Government relocation payments and Section 118
Government payments to induce a company to relocate had to be reported as taxable income, a US appeals court said in late July.
Brokertec moved 720 employees to New Jersey in 2002 after its offices in the World Trade Center were destroyed on September 11, 2001.
New Jersey had adopted an economic incentive program to induce companies to relocate to the state and bring jobs or expand existing facilities in a manner that adds to employment.
Companies had to apply to the state Economic Development Authority. Grants were discretionary. Applicants had to promise to maintain a minimum number of employees at the new location for a certain period of time. There were no restrictions on how money would be used.
The state made payments over time that were a fixed percentage of state income taxes withheld from wages on company employees at the new location.
The percentage varied from 30% to 80% depending on whether the company was in a targeted industry or investing in a location where the state felt a greater need to bring jobs.

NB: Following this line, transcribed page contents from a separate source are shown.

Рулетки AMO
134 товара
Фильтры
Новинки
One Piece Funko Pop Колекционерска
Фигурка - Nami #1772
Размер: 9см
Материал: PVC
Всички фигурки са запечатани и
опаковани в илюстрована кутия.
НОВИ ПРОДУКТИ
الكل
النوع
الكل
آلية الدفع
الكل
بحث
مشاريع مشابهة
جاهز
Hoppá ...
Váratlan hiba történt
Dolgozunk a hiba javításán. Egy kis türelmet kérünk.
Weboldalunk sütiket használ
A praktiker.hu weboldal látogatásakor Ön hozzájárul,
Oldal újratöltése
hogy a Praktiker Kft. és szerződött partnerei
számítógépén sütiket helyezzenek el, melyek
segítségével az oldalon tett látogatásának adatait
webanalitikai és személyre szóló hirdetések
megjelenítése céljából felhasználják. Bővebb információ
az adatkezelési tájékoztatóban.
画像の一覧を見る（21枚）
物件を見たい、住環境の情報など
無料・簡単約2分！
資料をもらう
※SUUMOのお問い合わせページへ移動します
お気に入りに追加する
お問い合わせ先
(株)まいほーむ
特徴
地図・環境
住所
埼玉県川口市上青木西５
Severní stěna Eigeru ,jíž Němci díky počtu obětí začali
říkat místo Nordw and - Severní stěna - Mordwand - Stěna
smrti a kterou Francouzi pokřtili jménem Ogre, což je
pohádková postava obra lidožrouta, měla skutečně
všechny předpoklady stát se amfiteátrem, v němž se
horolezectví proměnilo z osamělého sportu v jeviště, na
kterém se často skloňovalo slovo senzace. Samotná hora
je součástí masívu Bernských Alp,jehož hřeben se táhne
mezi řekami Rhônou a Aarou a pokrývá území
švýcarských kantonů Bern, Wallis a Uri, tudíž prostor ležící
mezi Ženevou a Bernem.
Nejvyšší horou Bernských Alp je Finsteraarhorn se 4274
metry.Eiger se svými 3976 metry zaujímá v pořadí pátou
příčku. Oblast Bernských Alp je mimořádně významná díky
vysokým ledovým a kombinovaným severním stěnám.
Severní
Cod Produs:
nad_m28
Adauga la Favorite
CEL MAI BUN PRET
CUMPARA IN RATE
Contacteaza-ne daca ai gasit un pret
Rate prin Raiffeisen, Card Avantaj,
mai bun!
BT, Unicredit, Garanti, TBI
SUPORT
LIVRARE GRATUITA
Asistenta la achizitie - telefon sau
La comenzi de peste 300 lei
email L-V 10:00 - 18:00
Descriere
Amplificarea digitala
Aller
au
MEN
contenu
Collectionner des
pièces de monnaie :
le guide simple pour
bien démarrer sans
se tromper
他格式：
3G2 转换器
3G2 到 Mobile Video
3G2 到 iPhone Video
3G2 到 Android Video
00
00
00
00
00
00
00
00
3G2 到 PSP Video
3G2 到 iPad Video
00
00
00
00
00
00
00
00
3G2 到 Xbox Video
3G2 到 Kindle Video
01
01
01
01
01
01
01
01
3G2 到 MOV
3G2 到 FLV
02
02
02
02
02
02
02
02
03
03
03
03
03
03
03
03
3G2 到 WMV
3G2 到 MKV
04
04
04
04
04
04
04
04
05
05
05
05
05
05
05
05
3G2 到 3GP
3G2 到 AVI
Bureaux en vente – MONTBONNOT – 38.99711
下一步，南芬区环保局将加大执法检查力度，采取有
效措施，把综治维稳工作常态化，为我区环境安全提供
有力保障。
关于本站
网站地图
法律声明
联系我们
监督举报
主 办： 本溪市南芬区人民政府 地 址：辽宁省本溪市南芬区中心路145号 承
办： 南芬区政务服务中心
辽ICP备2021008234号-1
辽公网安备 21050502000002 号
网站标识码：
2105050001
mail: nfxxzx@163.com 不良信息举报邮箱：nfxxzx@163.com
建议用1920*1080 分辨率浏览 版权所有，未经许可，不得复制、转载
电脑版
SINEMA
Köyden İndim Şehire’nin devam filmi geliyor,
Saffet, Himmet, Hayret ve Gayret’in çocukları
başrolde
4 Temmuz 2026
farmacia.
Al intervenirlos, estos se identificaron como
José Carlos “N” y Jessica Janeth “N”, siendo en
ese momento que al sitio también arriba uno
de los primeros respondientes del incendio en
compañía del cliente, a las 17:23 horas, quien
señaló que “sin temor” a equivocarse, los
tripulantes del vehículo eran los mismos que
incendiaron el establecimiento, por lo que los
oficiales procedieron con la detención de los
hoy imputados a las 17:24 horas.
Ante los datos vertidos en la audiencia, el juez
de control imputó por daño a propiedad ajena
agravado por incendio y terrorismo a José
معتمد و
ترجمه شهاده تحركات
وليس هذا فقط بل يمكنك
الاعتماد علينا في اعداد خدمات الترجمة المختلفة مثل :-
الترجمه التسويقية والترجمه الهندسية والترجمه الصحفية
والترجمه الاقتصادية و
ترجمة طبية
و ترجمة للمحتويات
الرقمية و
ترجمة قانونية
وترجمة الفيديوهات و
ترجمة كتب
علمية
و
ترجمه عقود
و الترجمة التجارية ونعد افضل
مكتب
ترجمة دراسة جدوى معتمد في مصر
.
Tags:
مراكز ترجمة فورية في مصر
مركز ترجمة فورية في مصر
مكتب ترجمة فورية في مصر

The state would not start making payments until a project was completed and the company had begun paying wages. The state income taxes withheld on wages had to exceed the amount of the grant so that the jobs would generate more revenue than they cost.
Two Brokertec subsidiaries that relocated to New Jersey received a total of $170 million in payments over 10 years. The IRS said tax should have been paid on the payments, but did not catch the issue on audit until the last four years of the period the company was receiving payments. During that period, the subsidiaries received a total of $56 million in payments.
Section 118 of the US tax code at the time spared corporations from having to report government payments as taxable income that are an inducement to the company to do something without adding to the company’s wealth. An example is where a town pays the cost for a freight railroad whose trains block traffic to put the tracks on an overpass.
A US appeals court said the payments in the case had to be reported as income because they supplement income. They reimbursed the subsidiaries for part of their wages costs, thereby giving them more income.
The court said Brokertec might have avoided tax under section 118 if the state had calculated the payments as a percentage of invested capital.
Congress changed section 118 in late 2017. The section now says that payments by governments and civic groups to corporations must be reported as income unless they are made by the government or civic group in the capacity as a shareholder.
The case is Commissioner v. Brokertec Holdings, Inc.